Prof Müftüoğlu noted that patients tolerate ametropia less well with multifocal IOLs than with EDOF IOLs or monofocal IOLs. Therefore, biometry with modern tools such as swept-source optical coherence tomography and fourth-generation IOL calculation formulas is essential. In addition, treatment of astigmatism when present is mandatory and should be less than 0.5 D cylinder.

Following trifocal IOL implantation, it can take several months for patients to achieve final postoperative visual acuity. They must first undergo a period of perceptual learning to adapt to the multifocal optics, after which it appears to become second nature, he noted. A functional magnetic resonance imaging study investigating neuroadaptation to multifocal IOLs showed that early in the neuroadaptation phase, patients had increased activity in the parts of the brain associated with visual attention, goal-directed behaviours, procedural learning, and effortful cognitive control. However, by the sixth month of follow-up, that activity had returned to baseline.

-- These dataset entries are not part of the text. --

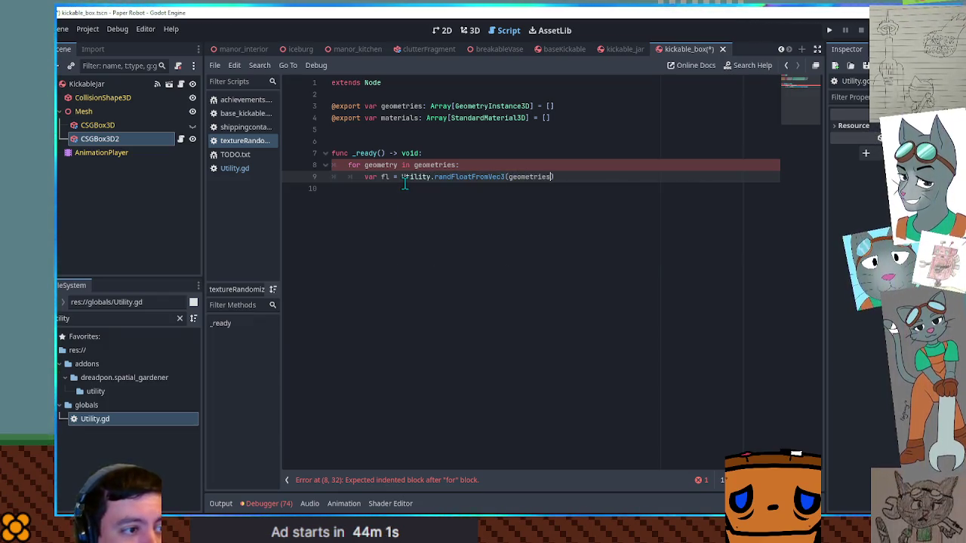
type("y.global_")
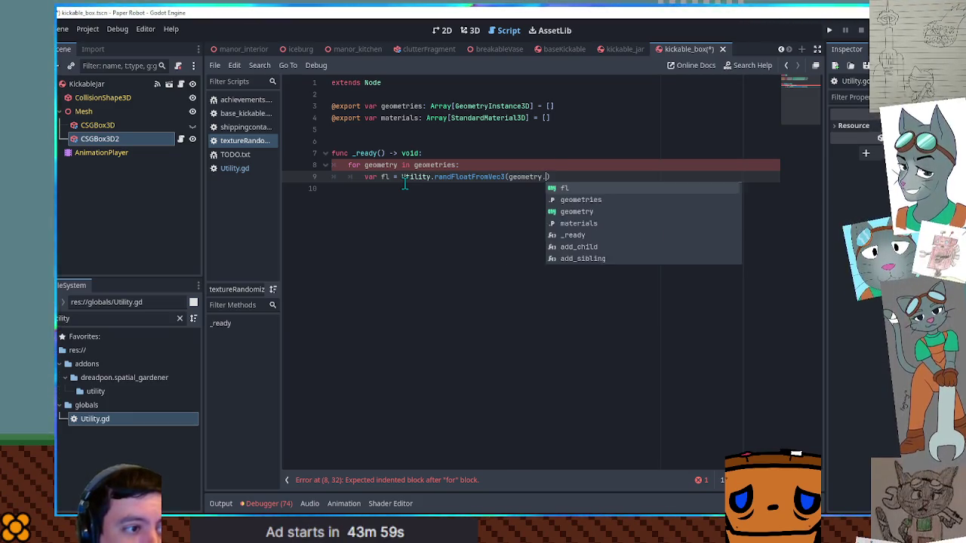
type("pos")
key("Return")
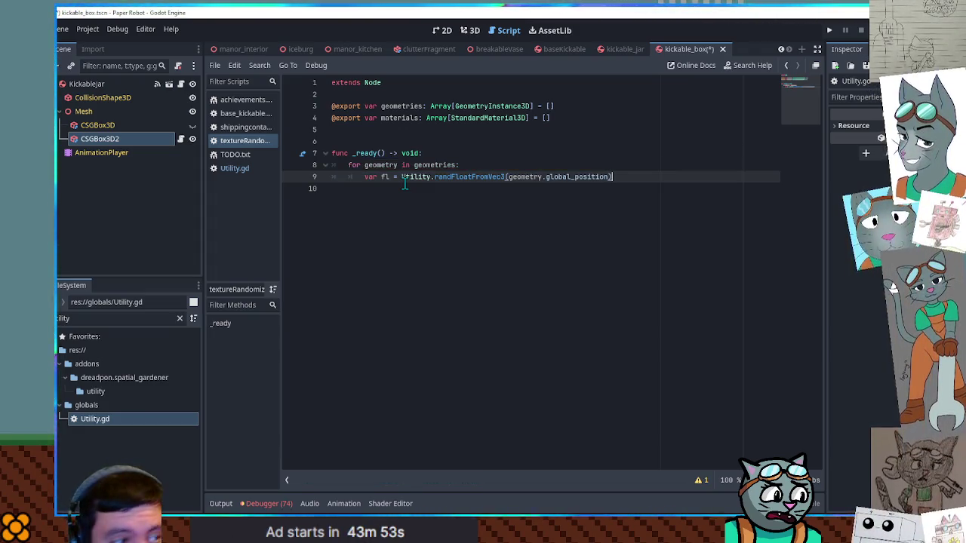
key("Return")
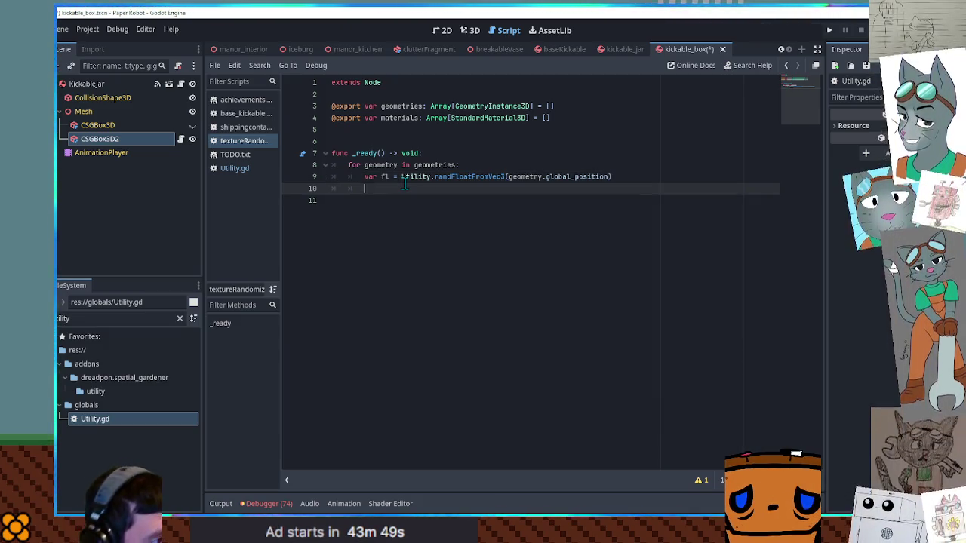
Check how the shippingContainer script uses randFloatFromVec3 and numColors for reference
left_click(249, 128)
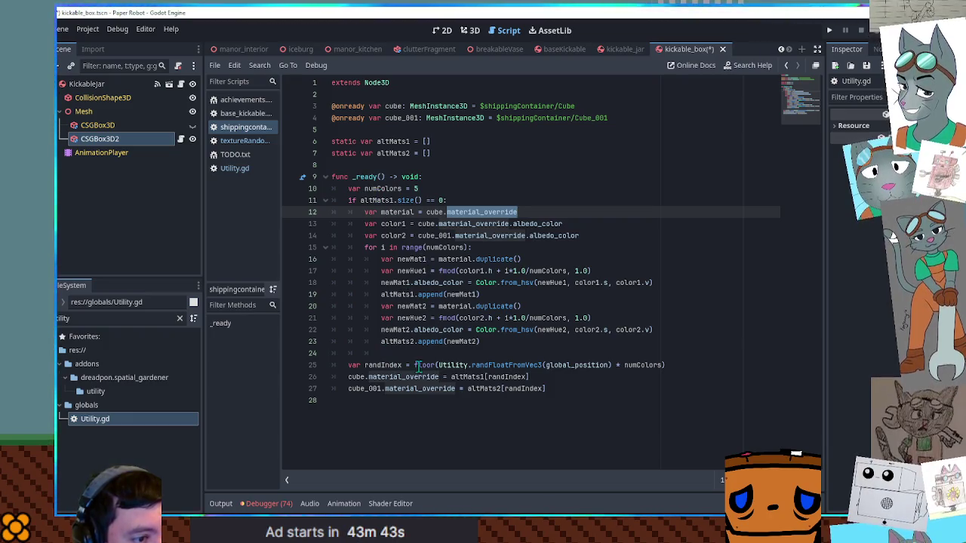
mouse_move(438, 365)
left_mouse_down()
mouse_move(664, 365)
mouse_move(604, 366)
left_mouse_up()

He noted the rate of IOL exchange due to neuroadaptation failure is less than 1%, and that rate has continued to go down with the advent of more advanced diffractive multifocal IOLs. However, IOL exchange does not always fix the problem, with 23% of patients reporting dissatisfaction with the results and most saying they would not have undergone the exchange if they had it to do over again.

Prof Müftüoğlu presented his paper at an ESCRS eConnect Webinar, “Evidence-based overview of current premium IOL technologies.